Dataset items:
# # # # # # #

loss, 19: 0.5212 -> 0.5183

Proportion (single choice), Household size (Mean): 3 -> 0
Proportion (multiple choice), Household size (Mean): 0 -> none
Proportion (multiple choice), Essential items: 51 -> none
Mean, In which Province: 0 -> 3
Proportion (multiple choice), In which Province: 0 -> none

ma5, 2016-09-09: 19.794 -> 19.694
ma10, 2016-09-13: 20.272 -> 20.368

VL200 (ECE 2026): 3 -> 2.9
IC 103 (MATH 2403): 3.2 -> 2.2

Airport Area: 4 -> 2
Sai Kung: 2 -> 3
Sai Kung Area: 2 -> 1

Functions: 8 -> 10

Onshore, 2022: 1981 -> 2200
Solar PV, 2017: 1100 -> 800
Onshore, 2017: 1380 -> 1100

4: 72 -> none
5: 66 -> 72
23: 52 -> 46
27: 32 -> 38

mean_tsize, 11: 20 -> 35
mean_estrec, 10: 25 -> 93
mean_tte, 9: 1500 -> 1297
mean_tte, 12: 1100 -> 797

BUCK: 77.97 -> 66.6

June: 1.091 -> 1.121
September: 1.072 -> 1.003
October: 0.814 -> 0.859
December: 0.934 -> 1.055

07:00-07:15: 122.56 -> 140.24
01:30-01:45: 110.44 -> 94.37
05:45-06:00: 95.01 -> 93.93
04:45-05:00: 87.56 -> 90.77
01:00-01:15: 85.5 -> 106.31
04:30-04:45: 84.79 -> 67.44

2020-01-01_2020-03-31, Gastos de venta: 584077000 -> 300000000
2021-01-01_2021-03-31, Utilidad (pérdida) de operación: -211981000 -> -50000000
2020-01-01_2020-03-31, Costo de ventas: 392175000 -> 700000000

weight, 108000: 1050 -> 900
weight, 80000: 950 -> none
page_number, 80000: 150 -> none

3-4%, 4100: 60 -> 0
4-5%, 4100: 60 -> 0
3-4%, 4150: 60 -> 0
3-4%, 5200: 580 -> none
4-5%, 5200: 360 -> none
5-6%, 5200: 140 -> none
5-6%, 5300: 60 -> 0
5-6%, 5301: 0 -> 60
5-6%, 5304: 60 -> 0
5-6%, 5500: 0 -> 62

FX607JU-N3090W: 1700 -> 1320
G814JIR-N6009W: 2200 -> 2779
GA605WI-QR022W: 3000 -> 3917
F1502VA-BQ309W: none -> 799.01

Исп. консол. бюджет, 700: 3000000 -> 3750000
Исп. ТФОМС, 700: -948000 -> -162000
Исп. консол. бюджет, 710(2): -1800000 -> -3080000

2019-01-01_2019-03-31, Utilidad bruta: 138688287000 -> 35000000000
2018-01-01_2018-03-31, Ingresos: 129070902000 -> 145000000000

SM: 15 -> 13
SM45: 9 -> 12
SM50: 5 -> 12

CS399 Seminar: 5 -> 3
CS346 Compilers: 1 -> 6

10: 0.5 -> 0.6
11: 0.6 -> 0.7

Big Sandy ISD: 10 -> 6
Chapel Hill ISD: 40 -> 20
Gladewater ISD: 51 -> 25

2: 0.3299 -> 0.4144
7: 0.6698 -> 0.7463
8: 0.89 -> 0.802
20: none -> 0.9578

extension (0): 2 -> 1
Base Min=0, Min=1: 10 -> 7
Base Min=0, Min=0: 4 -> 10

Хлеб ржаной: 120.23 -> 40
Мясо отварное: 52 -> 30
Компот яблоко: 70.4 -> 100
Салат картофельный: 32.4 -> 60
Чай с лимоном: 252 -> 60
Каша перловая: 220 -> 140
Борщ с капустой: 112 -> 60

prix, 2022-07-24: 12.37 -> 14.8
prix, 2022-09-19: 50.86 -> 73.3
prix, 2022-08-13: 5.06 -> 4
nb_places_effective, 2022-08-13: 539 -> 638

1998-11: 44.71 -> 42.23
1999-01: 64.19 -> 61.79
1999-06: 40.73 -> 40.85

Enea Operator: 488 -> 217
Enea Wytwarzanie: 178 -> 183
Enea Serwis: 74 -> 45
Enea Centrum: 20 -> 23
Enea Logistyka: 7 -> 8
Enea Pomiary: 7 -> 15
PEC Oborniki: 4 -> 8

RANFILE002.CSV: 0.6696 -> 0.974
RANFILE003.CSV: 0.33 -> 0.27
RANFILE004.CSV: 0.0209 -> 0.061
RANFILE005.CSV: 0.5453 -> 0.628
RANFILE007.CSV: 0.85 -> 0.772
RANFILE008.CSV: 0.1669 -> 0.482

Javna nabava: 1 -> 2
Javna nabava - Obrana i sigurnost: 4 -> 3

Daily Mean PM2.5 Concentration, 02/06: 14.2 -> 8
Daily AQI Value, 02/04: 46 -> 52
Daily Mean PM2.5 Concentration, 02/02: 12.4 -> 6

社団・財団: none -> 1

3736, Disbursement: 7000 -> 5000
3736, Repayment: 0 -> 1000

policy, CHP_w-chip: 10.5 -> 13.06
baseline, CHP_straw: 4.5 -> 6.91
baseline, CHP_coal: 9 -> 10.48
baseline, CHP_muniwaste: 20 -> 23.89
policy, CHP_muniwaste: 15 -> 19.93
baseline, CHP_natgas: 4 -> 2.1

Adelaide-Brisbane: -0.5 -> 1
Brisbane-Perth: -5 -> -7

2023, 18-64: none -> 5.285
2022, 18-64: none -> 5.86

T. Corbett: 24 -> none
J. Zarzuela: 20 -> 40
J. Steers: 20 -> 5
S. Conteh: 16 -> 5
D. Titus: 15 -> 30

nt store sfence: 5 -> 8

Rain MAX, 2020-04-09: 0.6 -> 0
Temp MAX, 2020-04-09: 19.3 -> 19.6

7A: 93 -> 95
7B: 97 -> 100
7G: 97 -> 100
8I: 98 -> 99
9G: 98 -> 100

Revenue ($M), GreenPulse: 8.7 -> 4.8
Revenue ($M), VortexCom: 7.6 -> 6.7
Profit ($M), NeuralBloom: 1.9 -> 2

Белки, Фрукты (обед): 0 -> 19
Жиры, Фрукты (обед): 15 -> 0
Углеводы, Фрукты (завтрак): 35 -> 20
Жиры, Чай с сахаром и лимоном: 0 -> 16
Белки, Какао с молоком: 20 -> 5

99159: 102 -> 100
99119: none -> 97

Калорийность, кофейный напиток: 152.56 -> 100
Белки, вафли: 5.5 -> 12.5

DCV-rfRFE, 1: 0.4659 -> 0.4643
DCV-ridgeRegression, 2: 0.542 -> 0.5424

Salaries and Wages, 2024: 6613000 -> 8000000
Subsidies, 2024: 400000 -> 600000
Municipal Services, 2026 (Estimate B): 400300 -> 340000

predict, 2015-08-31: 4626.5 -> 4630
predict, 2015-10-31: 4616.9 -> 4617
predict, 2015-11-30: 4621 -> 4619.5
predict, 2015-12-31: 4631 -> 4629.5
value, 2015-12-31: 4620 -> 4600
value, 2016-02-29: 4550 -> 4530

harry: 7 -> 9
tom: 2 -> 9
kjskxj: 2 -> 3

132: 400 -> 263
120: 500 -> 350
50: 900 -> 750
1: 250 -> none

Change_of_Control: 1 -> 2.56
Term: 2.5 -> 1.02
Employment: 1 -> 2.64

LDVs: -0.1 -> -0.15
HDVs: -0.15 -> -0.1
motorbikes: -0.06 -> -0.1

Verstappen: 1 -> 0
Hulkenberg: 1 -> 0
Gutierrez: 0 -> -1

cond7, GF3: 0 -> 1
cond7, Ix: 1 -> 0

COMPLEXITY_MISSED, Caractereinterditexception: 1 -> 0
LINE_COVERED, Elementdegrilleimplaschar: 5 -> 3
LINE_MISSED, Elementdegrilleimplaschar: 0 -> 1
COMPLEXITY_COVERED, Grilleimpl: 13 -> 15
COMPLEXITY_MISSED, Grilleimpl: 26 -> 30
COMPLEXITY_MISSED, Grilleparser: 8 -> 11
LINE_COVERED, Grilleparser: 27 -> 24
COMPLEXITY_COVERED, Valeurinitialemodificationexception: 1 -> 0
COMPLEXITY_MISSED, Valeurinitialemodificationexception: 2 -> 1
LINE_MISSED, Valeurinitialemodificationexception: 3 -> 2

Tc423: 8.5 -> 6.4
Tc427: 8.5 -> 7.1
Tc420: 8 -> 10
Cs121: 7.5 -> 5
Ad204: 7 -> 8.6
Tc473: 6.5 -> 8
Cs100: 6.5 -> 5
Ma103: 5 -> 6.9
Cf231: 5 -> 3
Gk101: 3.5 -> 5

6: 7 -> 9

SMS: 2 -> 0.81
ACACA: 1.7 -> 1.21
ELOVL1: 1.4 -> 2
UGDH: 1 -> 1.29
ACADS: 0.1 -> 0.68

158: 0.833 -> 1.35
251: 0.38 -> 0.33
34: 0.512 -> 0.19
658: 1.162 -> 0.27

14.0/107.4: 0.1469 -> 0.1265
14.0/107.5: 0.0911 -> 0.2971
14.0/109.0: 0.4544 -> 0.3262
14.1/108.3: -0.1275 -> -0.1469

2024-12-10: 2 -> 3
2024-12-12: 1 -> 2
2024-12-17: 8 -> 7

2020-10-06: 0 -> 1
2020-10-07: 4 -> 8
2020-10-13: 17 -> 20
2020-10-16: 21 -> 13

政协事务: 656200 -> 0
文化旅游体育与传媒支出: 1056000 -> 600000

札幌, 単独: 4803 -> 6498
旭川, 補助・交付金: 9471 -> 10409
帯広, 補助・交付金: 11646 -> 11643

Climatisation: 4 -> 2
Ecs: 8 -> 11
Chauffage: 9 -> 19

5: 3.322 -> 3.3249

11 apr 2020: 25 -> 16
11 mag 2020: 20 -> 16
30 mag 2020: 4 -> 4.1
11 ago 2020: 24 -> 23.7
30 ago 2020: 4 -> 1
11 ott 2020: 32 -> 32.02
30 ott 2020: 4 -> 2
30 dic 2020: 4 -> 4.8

# # # # # # #

#### Task goal
Only the lines above from the one with "Sai Kung Area: 2 -> 1" through the one with "04:45-05:00: 87.56 -> 90.77" should be duplicated, character for character.

#### Answer to this exercise
Sai Kung Area: 2 -> 1

Functions: 8 -> 10

Onshore, 2022: 1981 -> 2200
Solar PV, 2017: 1100 -> 800
Onshore, 2017: 1380 -> 1100

4: 72 -> none
5: 66 -> 72
23: 52 -> 46
27: 32 -> 38

mean_tsize, 11: 20 -> 35
mean_estrec, 10: 25 -> 93
mean_tte, 9: 1500 -> 1297
mean_tte, 12: 1100 -> 797

BUCK: 77.97 -> 66.6

June: 1.091 -> 1.121
September: 1.072 -> 1.003
October: 0.814 -> 0.859
December: 0.934 -> 1.055

07:00-07:15: 122.56 -> 140.24
01:30-01:45: 110.44 -> 94.37
05:45-06:00: 95.01 -> 93.93
04:45-05:00: 87.56 -> 90.77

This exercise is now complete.